- **Written request**
Put every line of the records below into a Markdown table with the columns "Row" and "Line", where each row holds a running number and one line. Omit the pictures and any blank lines.

- **Source data**
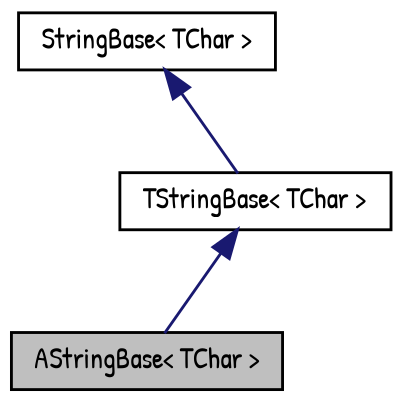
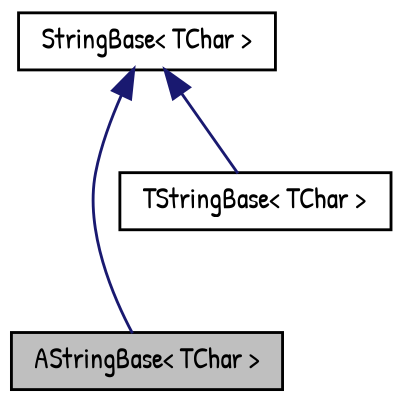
  digraph {
    fontname="Patrick Hand"
    node [color=black fillcolor=white fontname="Patrick Hand" fontsize=10 shape=record style=filled]
    edge [color=midnightblue dir=back fontname="Patrick Hand" fontsize=10 labelfontname=Helvetica labelfontsize=10 style=solid]
    n1 [fillcolor=grey75 fontcolor=black height=0.2 label="AStringBase\< TChar \>" width=0.4]
    n2 [height=0.2 label="TStringBase\< TChar \>" width=0.4]
    n3 [height=0.2 label="StringBase\< TChar \>" width=0.4]
-   n2 -> n1
+   n3 -> n1
    n3 -> n2
  }
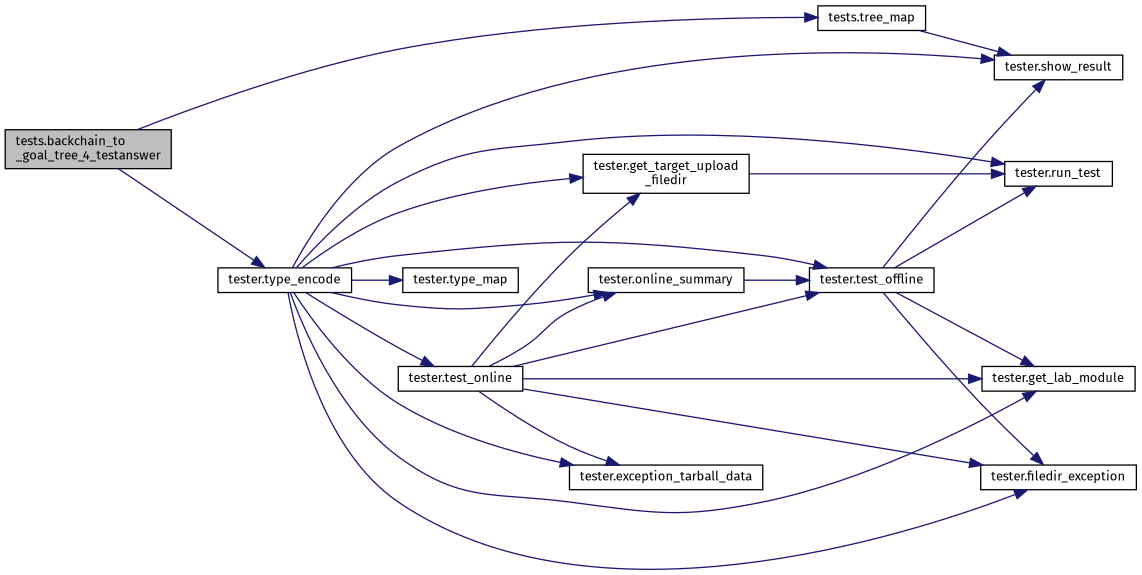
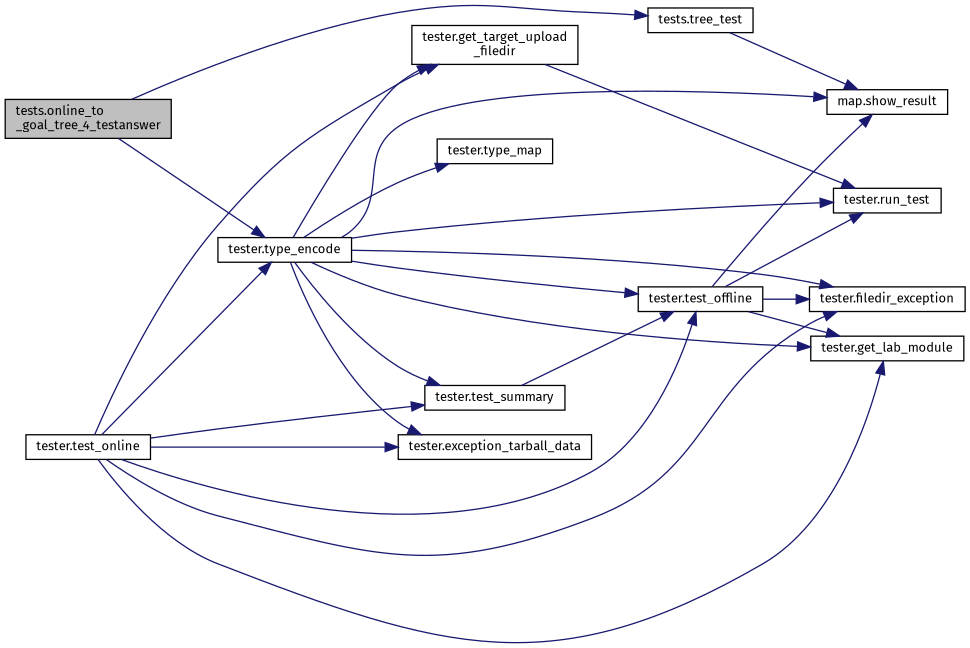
  digraph {
    fontname="Fira Sans"
    rankdir=LR
    node [color=black fillcolor=white fontname="Fira Sans" fontsize=10 shape=record style=filled]
    edge [color=midnightblue fontname="Fira Sans" fontsize=10 labelfontname=Helvetica labelfontsize=10 style=solid]
-   n1 [fillcolor=grey75 fontcolor=black height=0.2 label="tests.backchain_to\l_goal_tree_4_testanswer" width=0.4]
-   n2 [height=0.2 label="tests.tree_map" width=0.4]
+   n1 [fillcolor=grey75 fontcolor=black height=0.2 label="tests.online_to\l_goal_tree_4_testanswer" width=0.4]
+   n2 [height=0.2 label="tests.tree_test" width=0.4]
    n3 [height=0.2 label="tester.type_encode" width=0.4]
-   n4 [height=0.2 label="tester.show_result" width=0.4]
+   n4 [height=0.2 label="map.show_result" width=0.4]
    n5 [height=0.2 label="tester.run_test" width=0.4]
    n6 [height=0.2 label="tester.type_map" width=0.4]
    n7 [height=0.2 label="tester.test_offline" width=0.4]
-   n8 [height=0.2 label="tester.online_summary" width=0.4]
+   n8 [height=0.2 label="tester.test_summary" width=0.4]
    n9 [height=0.2 label="tester.get_lab_module" width=0.4]
    n10 [height=0.2 label="tester.filedir_exception" width=0.4]
    n11 [height=0.2 label="tester.get_target_upload\l_filedir" width=0.4]
    n12 [height=0.2 label="tester.exception_tarball_data" width=0.4]
    n13 [height=0.2 label="tester.test_online" width=0.4]
    n1 -> n2
    n1 -> n3
    n2 -> n4
    n3 -> n4
    n3 -> n5
    n3 -> n6
    n3 -> n7
    n3 -> n8
    n3 -> n9
    n3 -> n10
    n3 -> n11
    n3 -> n12
-   n3 -> n13
+   n13 -> n3
    n7 -> n4
    n7 -> n5
    n7 -> n9
    n7 -> n10
    n8 -> n7
    n11 -> n5
    n13 -> n7
    n13 -> n8
    n13 -> n9
    n13 -> n10
    n13 -> n11
    n13 -> n12
  }
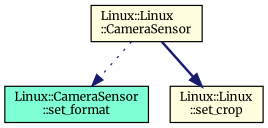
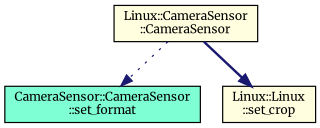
  digraph {
    fontname=Merriweather
    rankdir=TB
    node [color=black fillcolor=lightyellow fontname=Merriweather fontsize=10 shape=record style=filled]
    edge [color=midnightblue fontname=Merriweather fontsize=10 labelfontname=Helvetica labelfontsize=10]
-   n1 [fontcolor=black height=0.2 label="Linux::Linux\l::CameraSensor" width=0.4]
-   n2 [fillcolor=aquamarine height=0.2 label="Linux::CameraSensor\l::set_format" width=0.4]
+   n1 [fontcolor=black height=0.2 label="Linux::CameraSensor\l::CameraSensor" width=0.4]
+   n2 [fillcolor=aquamarine height=0.2 label="CameraSensor::CameraSensor\l::set_format" width=0.4]
    n3 [height=0.2 label="Linux::Linux\l::set_crop" width=0.4]
    n1 -> n2 [style=dotted]
    n1 -> n3 [style=bold]
  }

- **Task solution**
| Row | Line |
|---|---|
| 1 |   digraph { |
| 2 |     fontname="Patrick Hand" |
| 3 |     node [color=black fillcolor=white fontname="Patrick Hand" fontsize=10 shape=record style=filled] |
| 4 |     edge [color=midnightblue dir=back fontname="Patrick Hand" fontsize=10 labelfontname=Helvetica labelfontsize=10 style=solid] |
| 5 |     n1 [fillcolor=grey75 fontcolor=black height=0.2 label="AStringBase\< TChar \>" width=0.4] |
| 6 |     n2 [height=0.2 label="TStringBase\< TChar \>" width=0.4] |
| 7 |     n3 [height=0.2 label="StringBase\< TChar \>" width=0.4] |
| 8 | -   n2 -> n1 |
| 9 | +   n3 -> n1 |
| 10 |     n3 -> n2 |
| 11 |   } |
| 12 |   digraph { |
| 13 |     fontname="Fira Sans" |
| 14 |     rankdir=LR |
| 15 |     node [color=black fillcolor=white fontname="Fira Sans" fontsize=10 shape=record style=filled] |
| 16 |     edge [color=midnightblue fontname="Fira Sans" fontsize=10 labelfontname=Helvetica labelfontsize=10 style=solid] |
| 17 | -   n1 [fillcolor=grey75 fontcolor=black height=0.2 label="tests.backchain_to\l_goal_tree_4_testanswer" width=0.4] |
| 18 | -   n2 [height=0.2 label="tests.tree_map" width=0.4] |
| 19 | +   n1 [fillcolor=grey75 fontcolor=black height=0.2 label="tests.online_to\l_goal_tree_4_testanswer" width=0.4] |
| 20 | +   n2 [height=0.2 label="tests.tree_test" width=0.4] |
| 21 |     n3 [height=0.2 label="tester.type_encode" width=0.4] |
| 22 | -   n4 [height=0.2 label="tester.show_result" width=0.4] |
| 23 | +   n4 [height=0.2 label="map.show_result" width=0.4] |
| 24 |     n5 [height=0.2 label="tester.run_test" width=0.4] |
| 25 |     n6 [height=0.2 label="tester.type_map" width=0.4] |
| 26 |     n7 [height=0.2 label="tester.test_offline" width=0.4] |
| 27 | -   n8 [height=0.2 label="tester.online_summary" width=0.4] |
| 28 | +   n8 [height=0.2 label="tester.test_summary" width=0.4] |
| 29 |     n9 [height=0.2 label="tester.get_lab_module" width=0.4] |
| 30 |     n10 [height=0.2 label="tester.filedir_exception" width=0.4] |
| 31 |     n11 [height=0.2 label="tester.get_target_upload\l_filedir" width=0.4] |
| 32 |     n12 [height=0.2 label="tester.exception_tarball_data" width=0.4] |
| 33 |     n13 [height=0.2 label="tester.test_online" width=0.4] |
| 34 |     n1 -> n2 |
| 35 |     n1 -> n3 |
| 36 |     n2 -> n4 |
| 37 |     n3 -> n4 |
| 38 |     n3 -> n5 |
| 39 |     n3 -> n6 |
| 40 |     n3 -> n7 |
| 41 |     n3 -> n8 |
| 42 |     n3 -> n9 |
| 43 |     n3 -> n10 |
| 44 |     n3 -> n11 |
| 45 |     n3 -> n12 |
| 46 | -   n3 -> n13 |
| 47 | +   n13 -> n3 |
| 48 |     n7 -> n4 |
| 49 |     n7 -> n5 |
| 50 |     n7 -> n9 |
| 51 |     n7 -> n10 |
| 52 |     n8 -> n7 |
| 53 |     n11 -> n5 |
| 54 |     n13 -> n7 |
| 55 |     n13 -> n8 |
| 56 |     n13 -> n9 |
| 57 |     n13 -> n10 |
| 58 |     n13 -> n11 |
| 59 |     n13 -> n12 |
| 60 |   } |
| 61 |   digraph { |
| 62 |     fontname=Merriweather |
| 63 |     rankdir=TB |
| 64 |     node [color=black fillcolor=lightyellow fontname=Merriweather fontsize=10 shape=record style=filled] |
| 65 |     edge [color=midnightblue fontname=Merriweather fontsize=10 labelfontname=Helvetica labelfontsize=10] |
| 66 | -   n1 [fontcolor=black height=0.2 label="Linux::Linux\l::CameraSensor" width=0.4] |
| 67 | -   n2 [fillcolor=aquamarine height=0.2 label="Linux::CameraSensor\l::set_format" width=0.4] |
| 68 | +   n1 [fontcolor=black height=0.2 label="Linux::CameraSensor\l::CameraSensor" width=0.4] |
| 69 | +   n2 [fillcolor=aquamarine height=0.2 label="CameraSensor::CameraSensor\l::set_format" width=0.4] |
| 70 |     n3 [height=0.2 label="Linux::Linux\l::set_crop" width=0.4] |
| 71 |     n1 -> n2 [style=dotted] |
| 72 |     n1 -> n3 [style=bold] |
| 73 |   } |